This past week marks a year since the animated series Star Wars Rebels finished its four-season run. Set between the events of Star Wars: Revenge of the Sith and Star Wars: A New Hope, the CGI show delved into a largely unexplored period of the franchise's history. But, more than that, it carried the iconic space opera franchise during its most visible time of transition while continuing to expand its mythos in interesting new directions, all while directly connecting the prequel trilogy to the original trilogy.
Premiering on Oct. 3, 2014 on the Disney Channel, Star Wars Rebels was the first major addition to the franchise since Disney's purchase of Lucasfilm in 2012. While principal photography was well underway on Star Wars: The Force Awakens at the time, the first trailer had yet to be released and the title remained under wraps to the general public, not unlike the current marketing strategy employed by Lucasfilm for Episode IX.
Several eagerly anticipated video game titles had been canceled and Star Wars: The Clone Wars similarly ended in the middle of its Season 6 production to help smooth the acquisition. And, in perhaps the most controversial move, the decades-old Expanded Universe of franchise content outside of the films and the Clone Wars animated series was discarded to give filmmakers a comparatively blank slate to create without being confined by preexisting stories and characters.
It was an uncertain time for the nearly 40-year-old franchise, no longer guided under the supervision of creator George Lucas. Coupled with the fact that Rebels was following the fan-favorite, award-winning Clone Wars into an era without any canon stories due to the collapse of the Expanded Universe, there was a lot of expectations riding on the animated series.
Fortunately, both audiences and critics alike made the series an unequivocal hit throughout its four-season run, which resulted in a whole hot of award nominations, including three Emmys.

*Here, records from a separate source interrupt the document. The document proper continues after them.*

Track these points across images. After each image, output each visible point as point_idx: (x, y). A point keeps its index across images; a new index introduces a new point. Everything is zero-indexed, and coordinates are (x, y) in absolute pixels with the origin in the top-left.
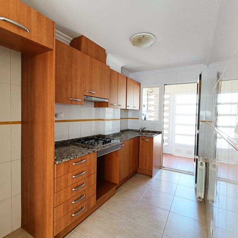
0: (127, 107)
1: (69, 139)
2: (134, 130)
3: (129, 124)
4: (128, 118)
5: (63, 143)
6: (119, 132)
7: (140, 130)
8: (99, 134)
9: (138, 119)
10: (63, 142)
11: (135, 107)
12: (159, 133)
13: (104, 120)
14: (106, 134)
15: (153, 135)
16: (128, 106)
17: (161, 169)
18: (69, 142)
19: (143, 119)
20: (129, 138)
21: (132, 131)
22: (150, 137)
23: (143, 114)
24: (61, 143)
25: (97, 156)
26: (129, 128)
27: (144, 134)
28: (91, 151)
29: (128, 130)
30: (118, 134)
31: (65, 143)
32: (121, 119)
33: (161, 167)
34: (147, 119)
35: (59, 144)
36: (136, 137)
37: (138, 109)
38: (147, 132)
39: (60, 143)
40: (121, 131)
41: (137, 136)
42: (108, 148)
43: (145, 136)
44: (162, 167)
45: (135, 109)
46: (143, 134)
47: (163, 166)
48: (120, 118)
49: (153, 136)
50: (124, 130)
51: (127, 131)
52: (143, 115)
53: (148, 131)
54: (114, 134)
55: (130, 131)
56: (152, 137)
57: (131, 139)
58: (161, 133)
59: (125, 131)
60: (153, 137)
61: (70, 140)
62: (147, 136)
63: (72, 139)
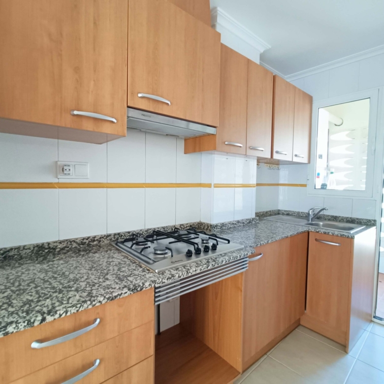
0: (275, 154)
1: (109, 233)
2: (294, 212)
3: (281, 198)
4: (278, 185)
5: (89, 245)
6: (254, 216)
7: (309, 214)
8: (198, 221)
9: (305, 186)
10: (87, 241)
11: (296, 156)
12: (369, 223)
13: (209, 186)
14: (214, 222)
15: (352, 229)
16: (277, 152)
17: (372, 321)
18: (106, 242)
19: (318, 186)
20: (278, 238)
21: (288, 214)
22: (342, 236)
23: (319, 174)
24: (83, 244)
25: (155, 302)
26: (282, 207)
27: (321, 223)
28: (126, 290)
29: (278, 213)
30: (250, 222)
31: (95, 243)
32: (258, 185)
33: (371, 316)
34: (328, 187)
35: (75, 245)
36: (298, 234)
37: (305, 161)
38: (329, 220)
39: (79, 245)
40: (257, 214)
41: (301, 229)
42: (198, 271)
43: (325, 233)
44: (374, 317)
45: (296, 160)
46: (317, 225)
47: (377, 315)
48: (255, 183)
49: (352, 232)
50: (267, 212)
51: (275, 214)
52: (318, 177)
53: (333, 216)
54: (238, 222)
55: (283, 214)
56: (348, 237)
57: (283, 239)
58: (374, 225)
59: (270, 215)
60: (353, 238)
61: (110, 235)
62: (331, 231)
63: (115, 235)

What makes this especially remarkable is that the first season of Rebels featured an entirely new cast of characters, rather than focusing on franchise icons like Anakin Skywalker and Obi-Wan Kenobi, as Clone Wars did. The Clone Wars are a canonically pivotal event in the history of the Star Wars Universe, meaning that characters like Yoda and Count Dooku could naturally appear.
The first season of Rebels, by comparison, focused more on the previously unseen planet of Lothal as new characters, including Force-sensitive scoundrel Ezra Bridges and one-time Padawan Kanan Jarrus, joined the fledgling Rebel Alliance to thwart oppression by the Galactic Empire.